EXERCISE AIM: Extend the summary below of the paper on quenched disorder in neutral theories, starting after its final finding.

[[ SELECTED EXCERPT open ]]

The effect of quenched disorder in neutral theories

TL;DR

This paper investigates how quenched disorder influences phase transitions and symmetry breaking in neutral models like the voter model, revealing that disorder can induce phase transitions and affect symmetry breaking in low-dimensional systems.

Contribution

It demonstrates that quenched disorder prevents the separation of symmetry breaking and phase transitions in non-linear voter models, unifying these phenomena in low dimensions.

Findings

Disorder favors coexistence and induces phase transitions in the voter model.

In non-linear models, disorder couples symmetry breaking with phase transitions in low dimensions.

The Imry-Ma argument's limitations are highlighted in non-equilibrium transitions with disorder.

[[ SELECTED EXCERPT closed ]]
[[ DATASET RECORDS open ]]

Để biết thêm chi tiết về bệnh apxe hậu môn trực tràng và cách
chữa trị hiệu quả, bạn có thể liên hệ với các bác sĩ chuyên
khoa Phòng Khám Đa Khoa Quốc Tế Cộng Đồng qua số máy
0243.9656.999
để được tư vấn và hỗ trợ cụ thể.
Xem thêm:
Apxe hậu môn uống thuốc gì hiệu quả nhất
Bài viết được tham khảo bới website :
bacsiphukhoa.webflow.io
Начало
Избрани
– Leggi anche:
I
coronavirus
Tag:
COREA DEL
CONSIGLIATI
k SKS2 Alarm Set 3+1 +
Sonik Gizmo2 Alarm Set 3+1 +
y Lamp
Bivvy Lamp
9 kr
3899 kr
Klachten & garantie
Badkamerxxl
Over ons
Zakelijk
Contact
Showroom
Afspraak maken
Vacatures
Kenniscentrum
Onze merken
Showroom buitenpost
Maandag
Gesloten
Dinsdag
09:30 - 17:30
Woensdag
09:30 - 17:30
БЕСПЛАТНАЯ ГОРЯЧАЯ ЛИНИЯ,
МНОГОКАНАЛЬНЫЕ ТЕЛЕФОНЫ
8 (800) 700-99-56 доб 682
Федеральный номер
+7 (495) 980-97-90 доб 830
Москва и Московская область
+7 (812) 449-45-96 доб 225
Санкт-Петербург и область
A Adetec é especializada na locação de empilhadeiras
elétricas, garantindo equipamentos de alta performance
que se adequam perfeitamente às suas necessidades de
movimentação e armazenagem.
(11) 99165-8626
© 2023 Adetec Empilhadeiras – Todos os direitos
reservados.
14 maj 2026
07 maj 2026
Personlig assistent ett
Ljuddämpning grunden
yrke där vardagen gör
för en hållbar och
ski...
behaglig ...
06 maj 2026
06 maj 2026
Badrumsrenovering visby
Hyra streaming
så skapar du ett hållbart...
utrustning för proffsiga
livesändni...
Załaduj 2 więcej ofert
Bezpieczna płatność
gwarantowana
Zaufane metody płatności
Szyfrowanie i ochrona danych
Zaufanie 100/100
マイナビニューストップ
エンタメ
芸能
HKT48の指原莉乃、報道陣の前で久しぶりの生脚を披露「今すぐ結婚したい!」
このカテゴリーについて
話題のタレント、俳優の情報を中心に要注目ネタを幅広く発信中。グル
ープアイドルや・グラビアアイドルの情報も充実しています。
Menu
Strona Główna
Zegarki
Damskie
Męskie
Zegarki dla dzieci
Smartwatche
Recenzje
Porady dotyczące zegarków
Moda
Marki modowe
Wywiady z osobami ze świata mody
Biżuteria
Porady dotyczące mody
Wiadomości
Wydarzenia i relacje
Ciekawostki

[[ DATASET RECORDS closed ]]

WRITTEN RESPONSE:
Abstract

We study systems with two symmetric absorbing states, such as the voter model and variations of it, which have been broadly used as minimal neutral models in genetics, population ecology, sociology, etc. We analyze the effects of a key ingredient ineluctably present in most real applications: random-field-like quenched disorder. In accord with simulations and previous findings, coexistence between the two competing states/opinions turns out to be strongly favored by disorder in the standard voter model; actually, a disorder-induced phase transition is generated for any finite system size in the presence of an arbitrary small spontaneous-inversion rate (preventing absorbing states from being stable). For non-linear versions of the voter model a general theory (by AlHammal et al.) explains that the spontaneous breaking of the up/down symmetry and an absorbing state phase transition can occur either together or separately, giving raise to two different scenarios. Here, we show that he presence of quenched disorder in non-linear voter models does not allow the separation of the up-down (Ising-like) symmetry breaking from the active-to-absorbing phase transition in low-dimensional systems: both phenomena can occur only simultaneously, as a consequence of the well-known Imry-Ma argument generalized to these non-equilibrium problems. When the two phenomena occur at unison, resulting into a genuinely non-equilibrium ("Generalized Voter") transition, the Imry-Ma argument is violated and the symmetry can be spontaneously broken even in low dimensions.